Chen Chen
Publications
TextBFGS: Quasi-Newton Optimization for Discrete Executable Text via Gradient-Operator Retrieval
Optimizing discrete executable text such as prompts and code has recently been framed as a gradient-based process, effectively translating backpropagation concepts to the semantic space. However, existing methods predominantly operate as first-order optimizers akin to Stochastic Gradient Descent, which are suffering from slow convergence and instability because they neglect the semantic curvature of the optimization landscape. To bridge this gap, we introduce TextBFGS, a second-order framework to implement a Quasi-Newton optimization method for discrete text. Unlike traditional memory-based approaches that retrieve similar textual instances, TextBFGS approximates the inverse Hessian matrix by retrieving Gradient-Operators from the memory of pre-learned successful trajectories. Specifically, given a textual gradient feedback, TextBFGS identifies historical correction patterns from the optimization knowledge base and tries to apply these abstract operators to the current variable. This mechanism enables a One-Pass Update, combining feedback generation and second-order correction into a single inference step. Empirical evaluations on code optimization across diverse domains (e.g., HumanEval, MBPP) demonstrate that TextBFGS significantly outperforms first-order baselines. It achieves superior pass rates with fewer model calls and exhibits strong cross-task transferability, thus establishes a mathematically grounded paradigm for efficient, memory-aware text optimization.
GUI-Eyes: Tool-Augmented Perception for Visual Grounding in GUI Agents
Recent advances in vision-language models (VLMs) and reinforcement learning (RL) have driven progress in GUI automation. However, most existing methods rely on static, one-shot visual inputs and passive perception, lacking the ability to adaptively determine when, whether, and how to observe the interface. We present GUI-Eyes, a reinforcement learning framework for active visual perception in GUI tasks. To acquire more informative observations, the agent learns to make strategic decisions on both whether and how to invoke visual tools, such as cropping or zooming, within a two-stage reasoning process. To support this behavior, we introduce a progressive perception strategy that decomposes decision-making into coarse exploration and fine-grained grounding, coordinated by a two-level policy.
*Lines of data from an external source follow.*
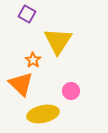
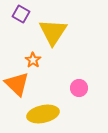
purple square: moved 6 px left
yellow triangle: moved 5 px left, 9 px up
orange triangle: moved 4 px left
pink circle: moved 8 px right, 3 px up
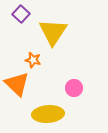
purple square: rotated 12 degrees clockwise
orange star: rotated 21 degrees counterclockwise
pink circle: moved 5 px left
yellow ellipse: moved 5 px right; rotated 8 degrees clockwise
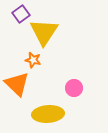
purple square: rotated 12 degrees clockwise
yellow triangle: moved 9 px left
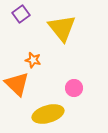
yellow triangle: moved 18 px right, 4 px up; rotated 12 degrees counterclockwise
yellow ellipse: rotated 12 degrees counterclockwise
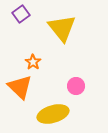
orange star: moved 2 px down; rotated 21 degrees clockwise
orange triangle: moved 3 px right, 3 px down
pink circle: moved 2 px right, 2 px up
yellow ellipse: moved 5 px right
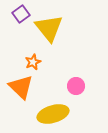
yellow triangle: moved 13 px left
orange star: rotated 14 degrees clockwise
orange triangle: moved 1 px right
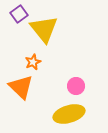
purple square: moved 2 px left
yellow triangle: moved 5 px left, 1 px down
yellow ellipse: moved 16 px right
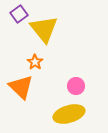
orange star: moved 2 px right; rotated 14 degrees counterclockwise
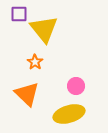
purple square: rotated 36 degrees clockwise
orange triangle: moved 6 px right, 7 px down
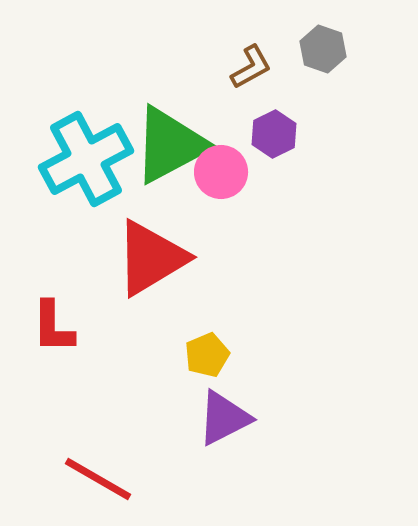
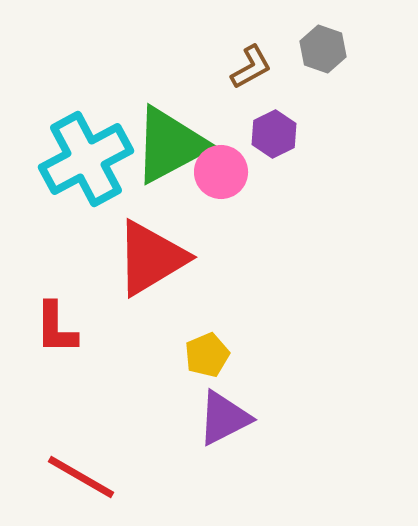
red L-shape: moved 3 px right, 1 px down
red line: moved 17 px left, 2 px up
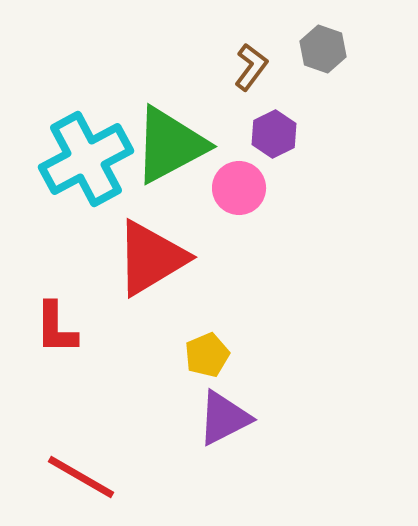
brown L-shape: rotated 24 degrees counterclockwise
pink circle: moved 18 px right, 16 px down
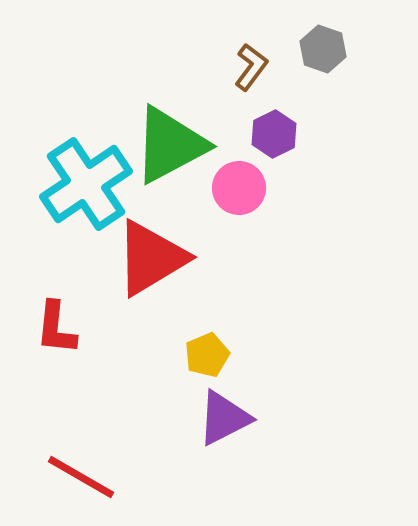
cyan cross: moved 25 px down; rotated 6 degrees counterclockwise
red L-shape: rotated 6 degrees clockwise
In addition, we design a spatially continuous reward function tailored to tool usage, which integrates both location proximity and region overlap to provide dense supervision and alleviate the reward sparsity common in GUI environments. On the ScreenSpot-Pro benchmark, GUI-Eyes-3B achieves 44.8% grounding accuracy using only 3k labeled samples, significantly outperforming both supervised and RL-based baselines. These results highlight that tool-aware active perception, enabled by staged policy reasoning and fine-grained reward feedback, is critical for building robust and data-efficient GUI agents.